A fuel cell that can provide power for buses is the phosphoric acid fuel cell, PAFC - VCE - SSCE Chemistry - Question 8 - 2008 - Paper 1

The half-reaction at the cathode can be written as:

$O_2(g) + 4H^+(aq) + 4e^- \rightarrow 2H_2O(l)$

On the diagram, an arrow should be drawn from the right side of the cell towards the left, indicating the movement of H₂PO₄⁻ ions from the anode to the cathode as the cell delivers an electrical current.
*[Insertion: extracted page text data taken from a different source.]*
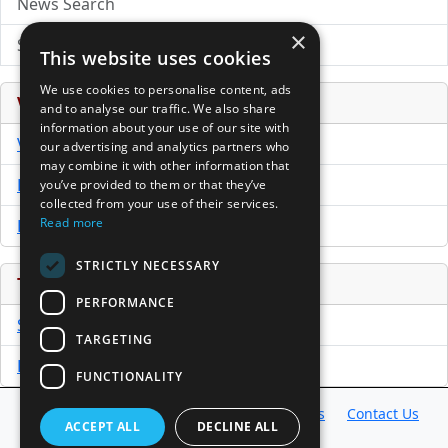
News Search
×
Submit Press Release
This website uses cookies
We use cookies to personalise content, ads
Venture Capital Database
and to analyse our traffic. We also share
information about your use of our site with
VCPro Database
our advertising and analytics partners who
may combine it with other information that
Download Trial
you’ve provided to them or that they’ve
collected from your use of their services.
Read more
Buy Now
STRICTLY NECESSARY
Tools
PERFORMANCE
Sample PPM
TARGETING
Free Business Plan Template
FUNCTIONALITY
Database
Directory
News
Resources
Contact Us
ACCEPT ALL
DECLINE ALL
About Us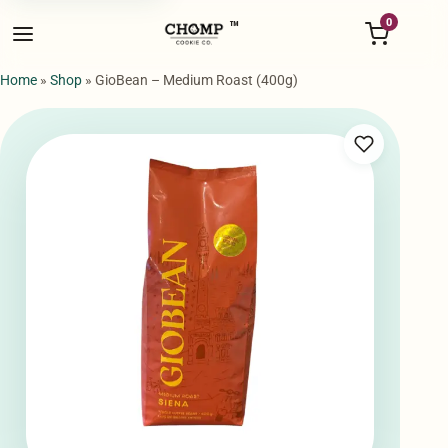
Menu
0
™
Home
»
Shop
»
GioBean – Medium Roast (400g)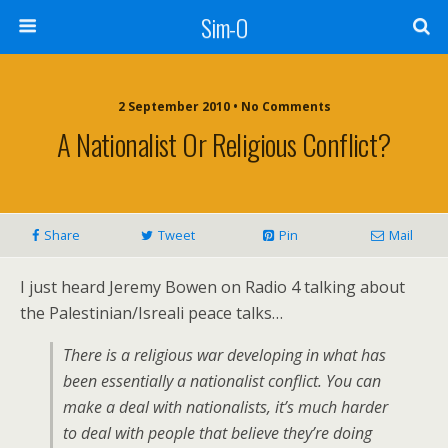
Sim-O
2 September 2010 • No Comments
A Nationalist Or Religious Conflict?
Share
Tweet
Pin
Mail
I just heard Jeremy Bowen on Radio 4 talking about
the Palestinian/Isreali peace talks…
There is a religious war developing in what has
been essentially a nationalist conflict. You can
make a deal with nationalists, it’s much harder
to deal with people that believe they’re doing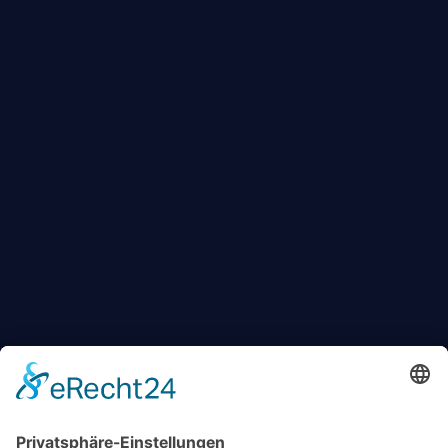
KONTAKT
+49 174 88 755 30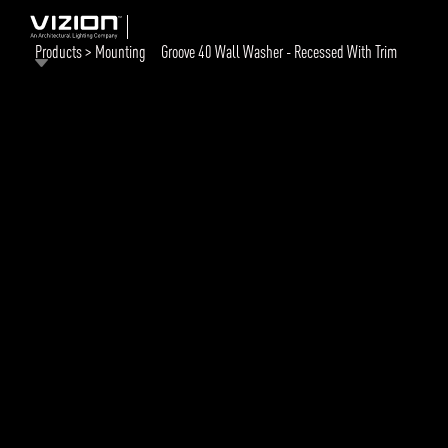
Products > Mounting
Groove 40 Wall Washer - Recessed With Trim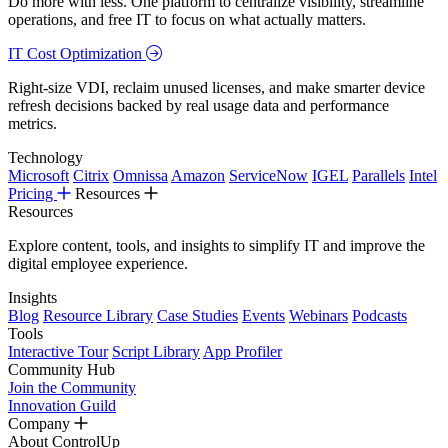
Do more with less. One platform to centralize visibility, streamline
operations, and free IT to focus on what actually matters.
IT Cost Optimization
Right-size VDI, reclaim unused licenses, and make smarter device
refresh decisions backed by real usage data and performance
metrics.
Technology
Microsoft
Citrix
Omnissa
Amazon
ServiceNow
IGEL
Parallels
Intel
Pricing
Resources
Resources
Explore content, tools, and insights to simplify IT and improve the
digital employee experience.
Insights
Blog
Resource Library
Case Studies
Events
Webinars
Podcasts
Tools
Interactive Tour
Script Library
App Profiler
Community Hub
Join the Community
Innovation Guild
Company
About ControlUp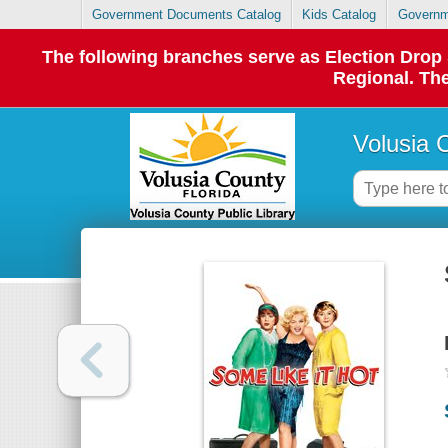
Government Documents Catalog
Kids Catalog
Governm
The following branches serve as Election Dro
Regional. The
Volusia 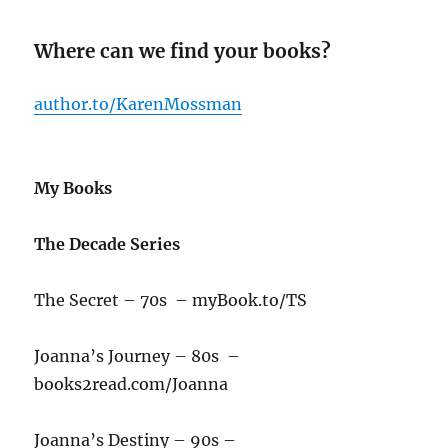
Where can we find your books?
author.to/KarenMossman
My Books
The Decade Series
The Secret – 70s – myBook.to/TS
Joanna’s Journey – 80s –
books2read.com/Joanna
Joanna’s Destiny – 90s –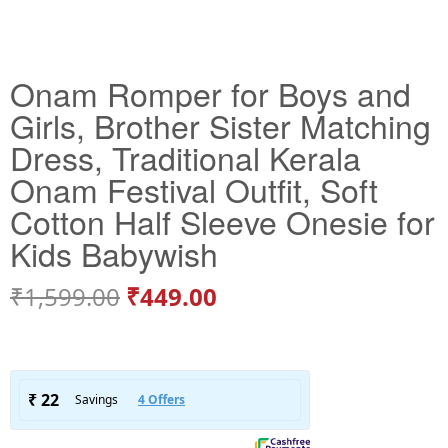
Onam Romper for Boys and
Girls, Brother Sister Matching
Dress, Traditional Kerala
Onam Festival Outfit, Soft
Cotton Half Sleeve Onesie for
Kids Babywish
₹
1,599.00
₹
449.00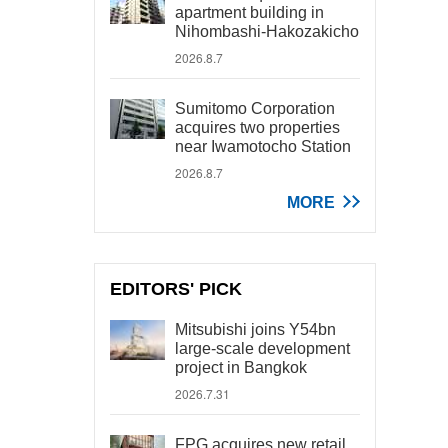
apartment building in
Nihombashi-Hakozakicho
2026.8.7
Sumitomo Corporation
acquires two properties
near Iwamotocho Station
2026.8.7
MORE
EDITORS' PICK
Mitsubishi joins Y54bn
large-scale development
project in Bangkok
2026.7.31
FPG acquires new retail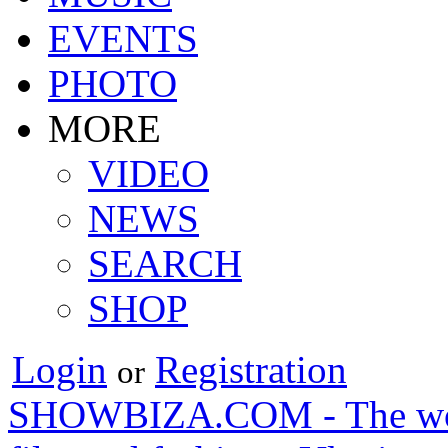
EVENTS
PHOTO
MORE
VIDEO
NEWS
SEARCH
SHOP
Login
Registration
or
SHOWBIZA.COM - The world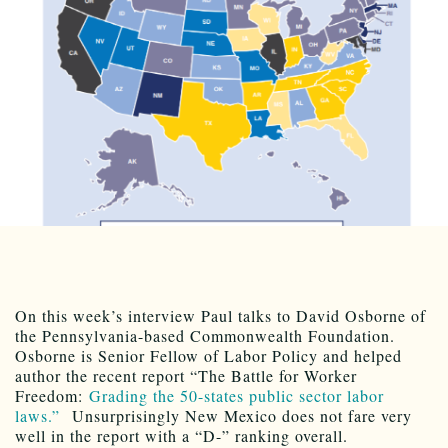
On this week’s interview Paul talks to David Osborne of
the Pennsylvania-based Commonwealth Foundation.
Osborne is Senior Fellow of Labor Policy and helped
author the recent report “The Battle for Worker
Freedom:
Grading the 50-states public sector labor
laws.”
Unsurprisingly New Mexico does not fare very
well in the report with a “D-” ranking overall.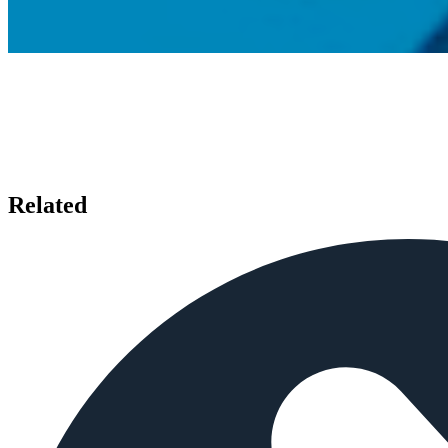
Related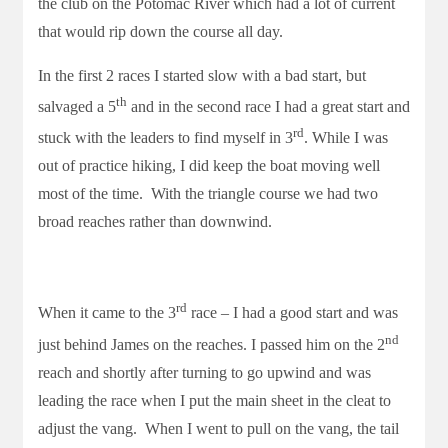
the club on the Potomac River which had a lot of current
that would rip down the course all day.
In the first 2 races I started slow with a bad start, but
th
salvaged a 5
and in the second race I had a great start and
rd
stuck with the leaders to find myself in 3
. While I was
out of practice hiking, I did keep the boat moving well
most of the time. With the triangle course we had two
broad reaches rather than downwind.
rd
When it came to the 3
race – I had a good start and was
nd
just behind James on the reaches. I passed him on the 2
reach and shortly after turning to go upwind and was
leading the race when I put the main sheet in the cleat to
adjust the vang. When I went to pull on the vang, the tail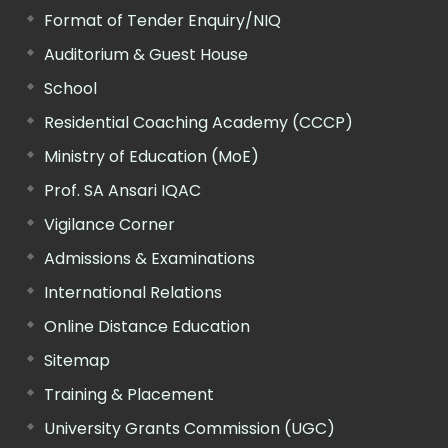
Format of Tender Enquiry/NIQ
Auditorium & Guest House
School
Residential Coaching Academy (CCCP)
Ministry of Education (MoE)
Prof. SA Ansari IQAC
Vigilance Corner
Admissions & Examinations
International Relations
Online Distance Education
Sitemap
Training & Placement
University Grants Commission (UGC)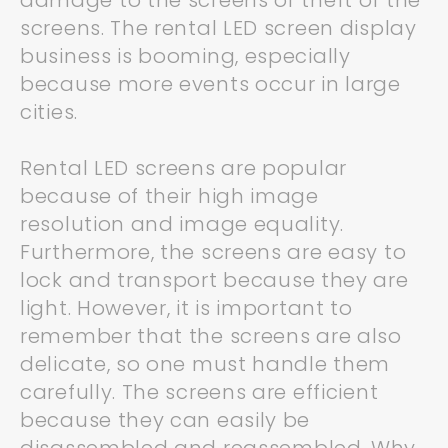
damage to the screens or theft of the
screens. The rental LED screen display
business is booming, especially
because more events occur in large
cities.
Rental LED screens are popular
because of their high image
resolution and image equality.
Furthermore, the screens are easy to
lock and transport because they are
light. However, it is important to
remember that the screens are also
delicate, so one must handle them
carefully. The screens are efficient
because they can easily be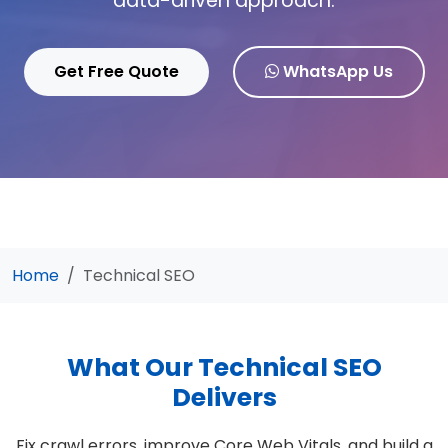
data-driven approach.
Get Free Quote
WhatsApp Us
Home
Technical SEO
What Our Technical SEO
Delivers
Fix crawl errors, improve Core Web Vitals, and build a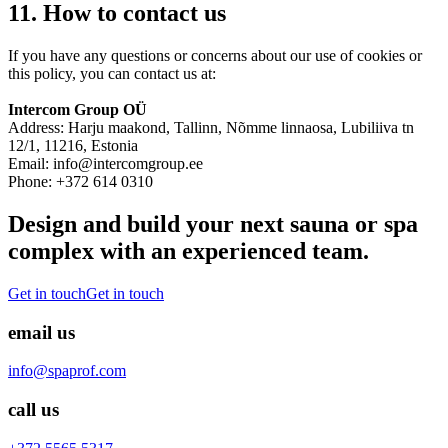
11. How to contact us
If you have any questions or concerns about our use of cookies or
this policy, you can contact us at:
Intercom Group OÜ
Address: Harju maakond, Tallinn, Nõmme linnaosa, Lubiliiva tn
12/1, 11216, Estonia
Email: info@intercomgroup.ee
Phone: +372 614 0310
Design and build your next sauna or spa
complex with an experienced team.
Get in touch
Get in touch
email us
info@spaprof.com
call us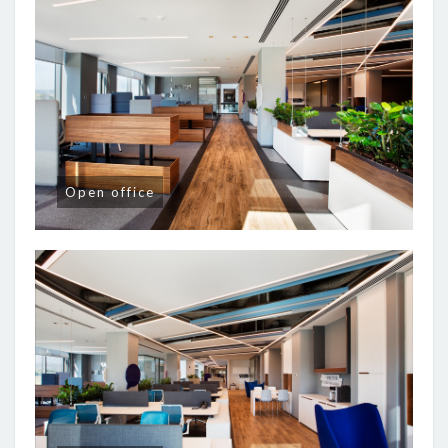
Open office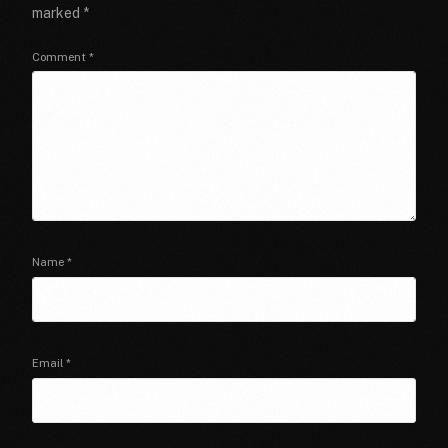
marked
*
Comment
*
Name
*
Email
*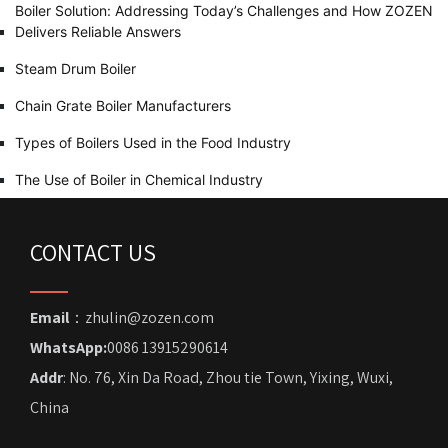
Boiler Solution: Addressing Today’s Challenges and How ZOZEN
Delivers Reliable Answers
Steam Drum Boiler
Chain Grate Boiler Manufacturers
Types of Boilers Used in the Food Industry
The Use of Boiler in Chemical Industry
CONTACT US
Email
：zhulin@zozen.com
WhatsApp:
0086 13915290614
Addr
: No. 76, Xin Da Road, Zhou tie Town, Yixing, Wuxi,
China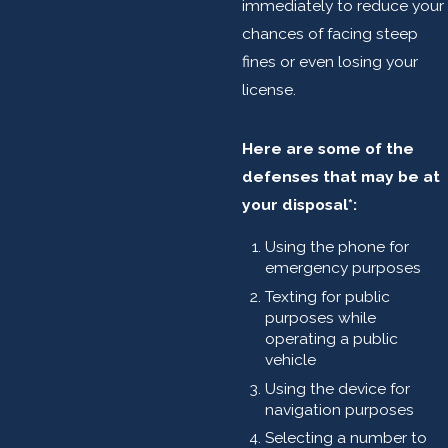
immediately to reduce your
chances of facing steep
fines or even losing your
license.
Here are some of the
defenses that may be at
your disposal*:
Using the phone for
emergency purposes
Texting for public
purposes while
operating a public
vehicle
Using the device for
navigation purposes
Selecting a number to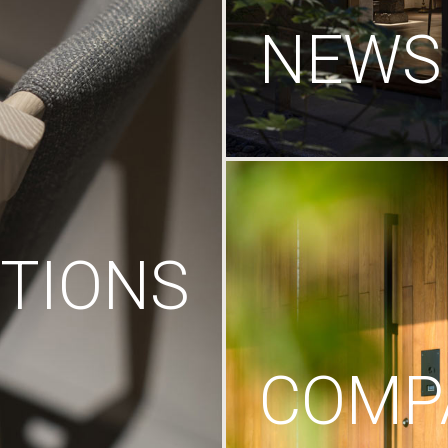
NEWS
TIONS
COMP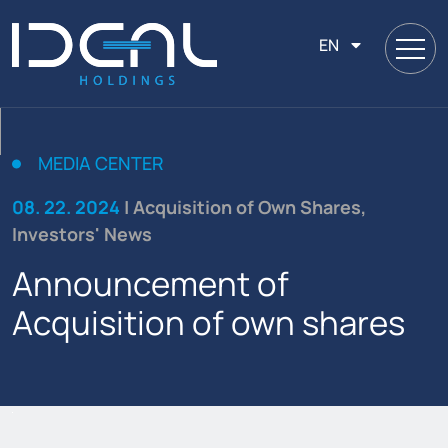
EN
MEDIA CENTER
08. 22. 2024
| Acquisition of Own Shares,
Investors' News
Announcement of
Acquisition of own shares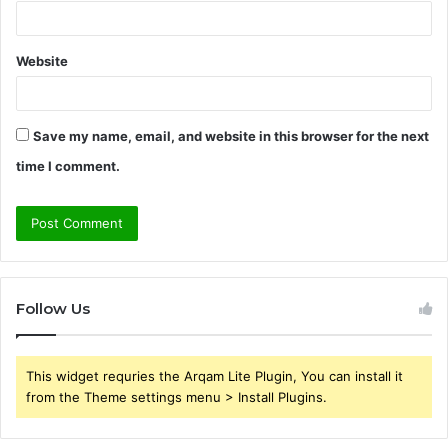
Website
Save my name, email, and website in this browser for the next
time I comment.
Follow Us
This widget requries the Arqam Lite Plugin, You can install it
from the Theme settings menu > Install Plugins.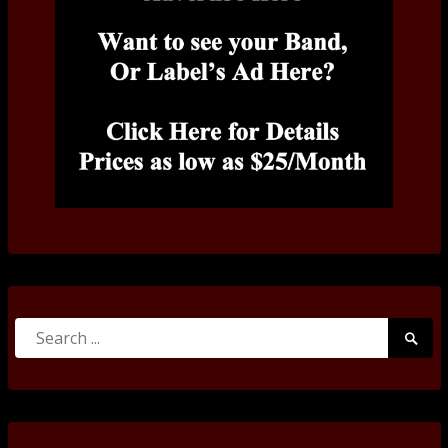
Search
Searc
for:
Submi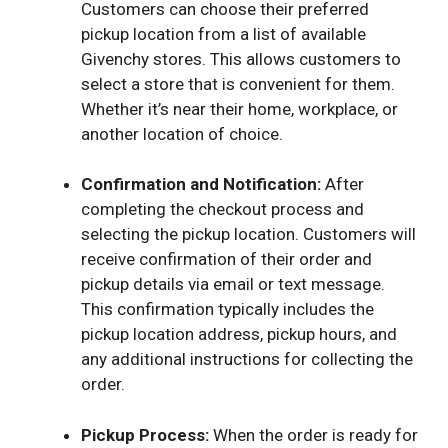
Customers can choose their preferred
pickup location from a list of available
Givenchy stores. This allows customers to
select a store that is convenient for them.
Whether it’s near their home, workplace, or
another location of choice.
Confirmation and Notification:
After
completing the checkout process and
selecting the pickup location. Customers will
receive confirmation of their order and
pickup details via email or text message.
This confirmation typically includes the
pickup location address, pickup hours, and
any additional instructions for collecting the
order.
Pickup Process:
When the order is ready for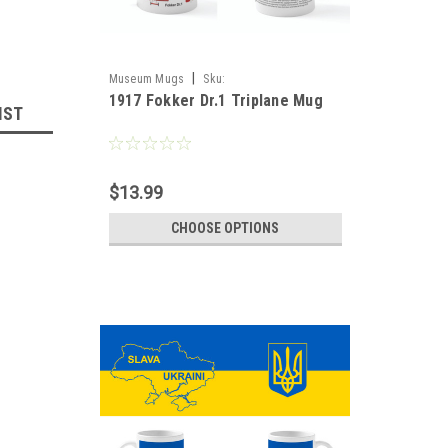
|
Museum Mugs
Sku:
1917 Fokker Dr.1 Triplane Mug
Fokker_Triplane_1917_Mug
IST
$13.99
CHOOSE OPTIONS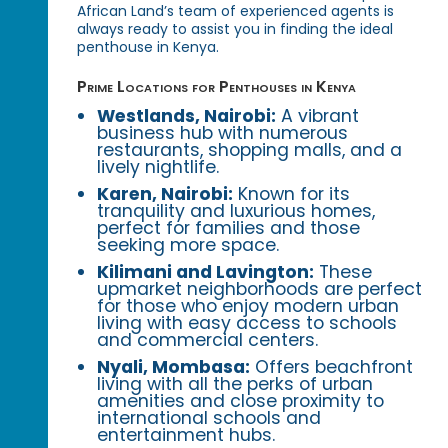
African Land’s team of experienced agents is
always ready to assist you in finding the ideal
penthouse in Kenya.
Prime Locations for Penthouses in Kenya
Westlands, Nairobi:
A vibrant
business hub with numerous
restaurants, shopping malls, and a
lively nightlife.
Karen, Nairobi:
Known for its
tranquility and luxurious homes,
perfect for families and those
seeking more space.
Kilimani and Lavington:
These
upmarket neighborhoods are perfect
for those who enjoy modern urban
living with easy access to schools
and commercial centers.
Nyali, Mombasa:
Offers beachfront
living with all the perks of urban
amenities and close proximity to
international schools and
entertainment hubs.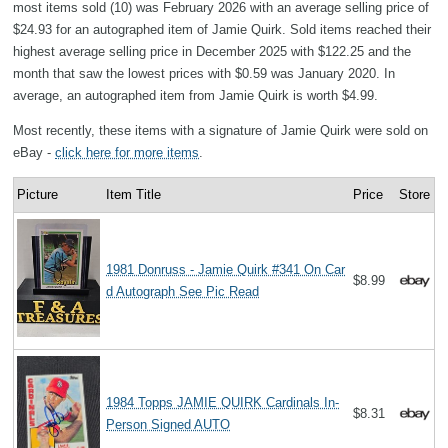
most items sold (10) was February 2026 with an average selling price of
$24.93 for an autographed item of Jamie Quirk. Sold items reached their
highest average selling price in December 2025 with $122.25 and the
month that saw the lowest prices with $0.59 was January 2020. In
average, an autographed item from Jamie Quirk is worth $4.99.
Most recently, these items with a signature of Jamie Quirk were sold on
eBay -
click here for more items
.
Picture
Item Title
Price
Store
1981 Donruss - Jamie Quirk #341 On Car
$8.99
d Autograph See Pic Read
1984 Topps JAMIE QUIRK Cardinals In-
$8.31
Person Signed AUTO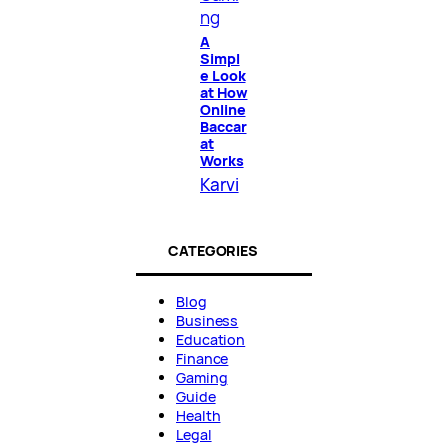
ng
A
Simpl
e Look
at How
Online
Baccar
at
Works
Karvi
CATEGORIES
Blog
Business
Education
Finance
Gaming
Guide
Health
Legal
To calculate the energy delivered per mole of hydrogen, we use the formula:

$E = Q \cdot V$

where:

• $n = 2$ moles (for the 2 electrons transferred),
• $Q = nF$ (where $F = 96500 \: C/mol$, Faraday's constant),
• $V = 0.92 \: V$.

Thus, the calculations are:

$Q = nF = 2 \times 96500 \, C/mol = 193000 \, C$ $E = Q \cdot V = 193000 \, C \times 0.92 \, V = 177560 \, J = 177.56 \: kJ$

The energy efficiency can be calculated by comparing the energy delivered by the fuel cell to the heat of combustion of hydrogen, which is 241.8 kJ/mol.

Using the formula for efficiency:

$\text{Efficiency} = \left( \frac{E_{delivered}}{E_{combustion}} \right) \times 100$

Substituting the values:

$\text{Efficiency} = \left( \frac{177.56 \: kJ}{241.8 \: kJ} \right) \times 100 \approx 73.5\%$